Review Advance Articles
Role of mitochondrial quality control in the pathogenesis of nonalcoholic fatty liver disease
- 1 Department of Clinical Laboratory Medicine, The First Medical Center, Chinese PLA General Hospital, Beijing 100853, China
- 2 Department of Chemical Engineering, University of Minnesota-Duluth, Duluth, MN 55812, USA
- 3 Medical School of Chinese PLA, Chinese PLA General Hospital, Beijing 100853, China
received: October 22, 2019 ; accepted: March 19, 2020 ; published: March 26, 2020 ;https://doi.org/10.18632/aging.102972
How to Cite
Copyright © 2020 Li et al. This is an open-access article distributed under the terms of the Creative Commons Attribution License (CC BY 3.0), which permits unrestricted use, distribution, and reproduction in any medium, provided the original author and source are credited.

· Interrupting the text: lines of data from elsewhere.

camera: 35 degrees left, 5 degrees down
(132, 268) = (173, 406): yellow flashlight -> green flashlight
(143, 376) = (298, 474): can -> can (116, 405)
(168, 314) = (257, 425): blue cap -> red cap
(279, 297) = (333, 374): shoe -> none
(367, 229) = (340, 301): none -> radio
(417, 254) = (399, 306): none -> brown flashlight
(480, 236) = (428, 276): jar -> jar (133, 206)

Nutrient oversupply and mitochondrial dysfunction play central roles in nonalcoholic fatty liver disease (NAFLD). The mitochondria are the major sites of β-oxidation, a catabolic process by which fatty acids are broken down. The mitochondrial quality control (MQC) system includes mitochondrial fission, fusion, mitophagy and mitochondrial redox regulation, and is essential for the maintenance of the functionality and structural integrity of the mitochondria. Excessive and uncontrolled production of reactive oxygen species (ROS) in the mitochondria damages mitochondrial components, including membranes, proteins and mitochondrial DNA (mtDNA), and triggers the mitochondrial pathway of apoptosis. The functionality of some damaged mitochondria can be restored by fusion with normally functioning mitochondria, but when severely damaged, mitochondria are segregated from the remaining functional mitochondrial network through fission and are eventually degraded via mitochondrial autophagy, also called as mitophagy. In this review, we describe the functions and mechanisms of mitochondrial fission, fusion, oxidative stress and mitophagy in the development and progression of NAFLD.